CONSIGNE -
Pouvez-vous recueillir, dans le matériel ci-dessous, toutes les lignes qui contiennent la chaîne « determined » et les recopier telles quelles ?

MATÉRIEL PRÉSENTÉ -
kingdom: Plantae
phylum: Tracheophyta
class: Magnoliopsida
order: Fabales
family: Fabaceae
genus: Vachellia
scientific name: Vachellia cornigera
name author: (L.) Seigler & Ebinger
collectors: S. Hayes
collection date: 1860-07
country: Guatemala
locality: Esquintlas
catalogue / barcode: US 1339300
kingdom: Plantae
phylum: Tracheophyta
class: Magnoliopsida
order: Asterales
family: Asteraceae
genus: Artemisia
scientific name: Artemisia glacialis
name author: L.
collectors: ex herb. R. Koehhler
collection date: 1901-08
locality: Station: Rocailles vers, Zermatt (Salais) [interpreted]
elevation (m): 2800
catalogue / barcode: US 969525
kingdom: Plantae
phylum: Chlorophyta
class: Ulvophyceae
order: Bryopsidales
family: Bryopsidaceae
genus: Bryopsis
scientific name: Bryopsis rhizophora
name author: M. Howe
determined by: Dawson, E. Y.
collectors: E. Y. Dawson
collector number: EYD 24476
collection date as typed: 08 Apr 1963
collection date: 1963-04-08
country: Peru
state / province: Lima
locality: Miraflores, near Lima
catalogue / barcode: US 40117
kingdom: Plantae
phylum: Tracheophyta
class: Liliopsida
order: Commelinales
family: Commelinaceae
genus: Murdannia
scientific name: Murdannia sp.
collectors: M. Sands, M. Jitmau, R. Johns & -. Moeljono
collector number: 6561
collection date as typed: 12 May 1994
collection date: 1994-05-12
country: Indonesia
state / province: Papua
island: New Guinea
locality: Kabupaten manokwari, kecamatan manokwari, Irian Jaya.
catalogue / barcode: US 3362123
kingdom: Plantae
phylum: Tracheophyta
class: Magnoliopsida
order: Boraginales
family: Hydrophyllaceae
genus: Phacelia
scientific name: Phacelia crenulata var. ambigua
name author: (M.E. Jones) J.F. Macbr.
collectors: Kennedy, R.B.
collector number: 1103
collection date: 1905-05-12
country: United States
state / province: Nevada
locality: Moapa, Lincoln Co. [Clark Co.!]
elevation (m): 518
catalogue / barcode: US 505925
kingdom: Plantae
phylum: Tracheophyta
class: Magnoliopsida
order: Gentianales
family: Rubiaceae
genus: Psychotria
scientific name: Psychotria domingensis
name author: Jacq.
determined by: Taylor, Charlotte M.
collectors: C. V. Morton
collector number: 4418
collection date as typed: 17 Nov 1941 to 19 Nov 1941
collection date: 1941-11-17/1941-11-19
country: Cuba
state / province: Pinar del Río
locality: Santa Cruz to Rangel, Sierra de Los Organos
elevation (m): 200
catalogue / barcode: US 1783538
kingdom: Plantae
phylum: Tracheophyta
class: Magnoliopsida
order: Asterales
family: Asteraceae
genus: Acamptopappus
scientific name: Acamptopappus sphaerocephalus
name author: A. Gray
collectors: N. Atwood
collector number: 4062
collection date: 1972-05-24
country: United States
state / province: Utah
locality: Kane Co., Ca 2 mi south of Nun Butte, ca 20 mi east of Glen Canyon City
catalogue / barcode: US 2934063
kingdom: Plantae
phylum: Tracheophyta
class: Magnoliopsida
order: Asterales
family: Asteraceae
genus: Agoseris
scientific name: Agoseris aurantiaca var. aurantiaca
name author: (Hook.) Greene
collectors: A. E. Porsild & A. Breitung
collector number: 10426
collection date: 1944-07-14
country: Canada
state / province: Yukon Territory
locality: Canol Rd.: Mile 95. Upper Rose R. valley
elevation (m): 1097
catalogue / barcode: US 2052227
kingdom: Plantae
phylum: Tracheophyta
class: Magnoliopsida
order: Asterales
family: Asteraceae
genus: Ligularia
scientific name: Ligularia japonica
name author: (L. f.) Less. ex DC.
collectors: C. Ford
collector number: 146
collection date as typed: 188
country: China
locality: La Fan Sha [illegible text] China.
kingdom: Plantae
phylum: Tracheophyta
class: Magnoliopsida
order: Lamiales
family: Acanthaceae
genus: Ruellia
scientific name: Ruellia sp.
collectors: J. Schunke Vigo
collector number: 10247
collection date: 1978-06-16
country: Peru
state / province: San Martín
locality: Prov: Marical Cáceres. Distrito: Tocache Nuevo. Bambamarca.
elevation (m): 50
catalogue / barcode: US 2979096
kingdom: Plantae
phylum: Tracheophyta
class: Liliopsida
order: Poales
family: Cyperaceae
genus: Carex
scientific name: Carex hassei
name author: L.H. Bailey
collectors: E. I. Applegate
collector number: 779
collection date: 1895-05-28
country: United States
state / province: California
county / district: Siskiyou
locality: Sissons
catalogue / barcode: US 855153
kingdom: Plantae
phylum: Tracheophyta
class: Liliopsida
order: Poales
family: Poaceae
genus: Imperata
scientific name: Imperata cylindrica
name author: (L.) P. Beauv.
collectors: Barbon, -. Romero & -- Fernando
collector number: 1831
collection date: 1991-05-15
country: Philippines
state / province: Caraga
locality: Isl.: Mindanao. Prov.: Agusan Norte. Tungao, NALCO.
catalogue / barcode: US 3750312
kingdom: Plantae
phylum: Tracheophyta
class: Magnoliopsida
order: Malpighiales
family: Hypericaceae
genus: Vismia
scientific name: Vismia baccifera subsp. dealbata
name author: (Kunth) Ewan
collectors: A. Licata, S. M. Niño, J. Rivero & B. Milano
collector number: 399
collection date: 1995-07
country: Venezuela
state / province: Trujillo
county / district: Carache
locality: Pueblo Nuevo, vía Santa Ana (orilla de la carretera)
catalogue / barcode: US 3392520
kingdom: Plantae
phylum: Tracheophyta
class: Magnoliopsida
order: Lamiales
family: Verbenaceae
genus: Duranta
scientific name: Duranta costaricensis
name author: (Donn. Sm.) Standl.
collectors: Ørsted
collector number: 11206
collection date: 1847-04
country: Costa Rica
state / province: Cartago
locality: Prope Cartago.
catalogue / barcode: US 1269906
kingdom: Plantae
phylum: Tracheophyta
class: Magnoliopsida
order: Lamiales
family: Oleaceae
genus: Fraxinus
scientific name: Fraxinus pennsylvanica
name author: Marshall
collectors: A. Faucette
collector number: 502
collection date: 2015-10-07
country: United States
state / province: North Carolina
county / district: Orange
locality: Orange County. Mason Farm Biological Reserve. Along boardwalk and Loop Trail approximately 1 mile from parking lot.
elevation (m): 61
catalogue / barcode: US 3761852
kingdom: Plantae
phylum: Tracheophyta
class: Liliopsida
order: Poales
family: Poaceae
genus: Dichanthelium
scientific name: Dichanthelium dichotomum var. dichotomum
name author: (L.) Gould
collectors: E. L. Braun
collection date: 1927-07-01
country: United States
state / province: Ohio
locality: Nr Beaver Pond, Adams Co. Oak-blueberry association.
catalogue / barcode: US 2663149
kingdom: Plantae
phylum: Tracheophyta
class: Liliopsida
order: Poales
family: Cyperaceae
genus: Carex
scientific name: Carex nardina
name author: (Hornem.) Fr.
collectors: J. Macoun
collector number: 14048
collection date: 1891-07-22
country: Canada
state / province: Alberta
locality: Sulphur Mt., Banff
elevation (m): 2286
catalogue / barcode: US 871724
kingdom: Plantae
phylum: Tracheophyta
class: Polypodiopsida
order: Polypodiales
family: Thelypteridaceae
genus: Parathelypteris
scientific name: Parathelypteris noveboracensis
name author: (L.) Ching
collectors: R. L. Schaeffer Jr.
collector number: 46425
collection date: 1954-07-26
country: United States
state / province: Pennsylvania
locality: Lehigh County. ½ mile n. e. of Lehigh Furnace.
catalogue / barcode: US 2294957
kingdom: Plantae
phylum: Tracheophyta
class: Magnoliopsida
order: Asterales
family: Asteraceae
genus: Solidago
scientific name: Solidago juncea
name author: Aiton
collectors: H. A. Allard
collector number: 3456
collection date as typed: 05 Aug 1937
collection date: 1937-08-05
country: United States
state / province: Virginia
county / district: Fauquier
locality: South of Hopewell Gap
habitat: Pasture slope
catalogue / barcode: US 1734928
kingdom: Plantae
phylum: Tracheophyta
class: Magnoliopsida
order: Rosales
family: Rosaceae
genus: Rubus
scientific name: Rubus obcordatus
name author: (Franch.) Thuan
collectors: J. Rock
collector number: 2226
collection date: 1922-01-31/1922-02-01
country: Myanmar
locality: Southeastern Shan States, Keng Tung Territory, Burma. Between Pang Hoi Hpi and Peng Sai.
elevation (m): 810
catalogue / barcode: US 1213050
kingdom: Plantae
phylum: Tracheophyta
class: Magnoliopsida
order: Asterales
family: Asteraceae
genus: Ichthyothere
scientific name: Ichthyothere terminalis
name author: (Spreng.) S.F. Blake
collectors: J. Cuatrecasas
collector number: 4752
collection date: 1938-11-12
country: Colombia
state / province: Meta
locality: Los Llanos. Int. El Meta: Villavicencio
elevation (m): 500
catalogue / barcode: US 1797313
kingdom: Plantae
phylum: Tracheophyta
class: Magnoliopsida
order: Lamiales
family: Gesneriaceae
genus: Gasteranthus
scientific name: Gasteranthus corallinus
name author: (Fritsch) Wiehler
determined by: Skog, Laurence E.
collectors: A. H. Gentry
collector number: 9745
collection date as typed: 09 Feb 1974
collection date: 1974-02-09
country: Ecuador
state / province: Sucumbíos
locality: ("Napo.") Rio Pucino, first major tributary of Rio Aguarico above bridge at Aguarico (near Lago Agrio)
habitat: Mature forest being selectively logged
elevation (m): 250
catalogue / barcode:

RÉPONSE COMPLÈTE -
determined by: Dawson, E. Y.
determined by: Taylor, Charlotte M.
determined by: Skog, Laurence E.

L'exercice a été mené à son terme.